Episode 14 - Braised Lamb Shanks on a bed of Mashed Potato


  • Olive Oil for browning shanks
  • 6 fresh Lamb shanks
  • 1 finely diced Brown Onion
  • 2 cloves crushed garlic
  • 2 rashes of bacon, finely sliced
  • 2 carrots, finely diced
  • 2 sticks of celery, finely diced
  • 400g button mushrooms, finely diced
  • 1 cup of red wine
  • 2 cups of chicken stock
  • 6 baby onions (peeled, but left whole)
  • Salt and Pepper to taste


  1. Heat oil in a large, heavy based saucepan. Brown the shanks until they appear to be half cooked, rotating constantly.
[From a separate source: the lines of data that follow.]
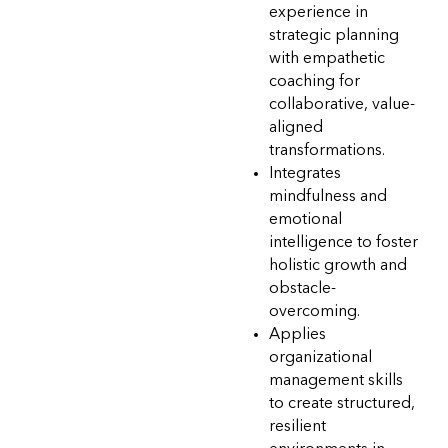
experience in
strategic planning
with empathetic
coaching for
collaborative, value-
aligned
transformations.
Integrates
mindfulness and
emotional
intelligence to foster
holistic growth and
obstacle-
overcoming.
Applies
organizational
management skills
to create structured,
resilient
  2. Add the garlic, onion, bacon and cook until garlic and onion have softened and bacon has browned.
  3. Add all the diced vegetables and sauté’ until softened. Add the wine and stock and place baby onions in the saucepan.
  4. Cover with lid, bring to a soft boil and then simmer on low heat until meat is tender, approximately 40 minutes.
  5. Once cooked, place a serving of mashed potato onto a serving plate, and top with a lamb shank, a baby onion and drizzle with reduced liquid and vegetables.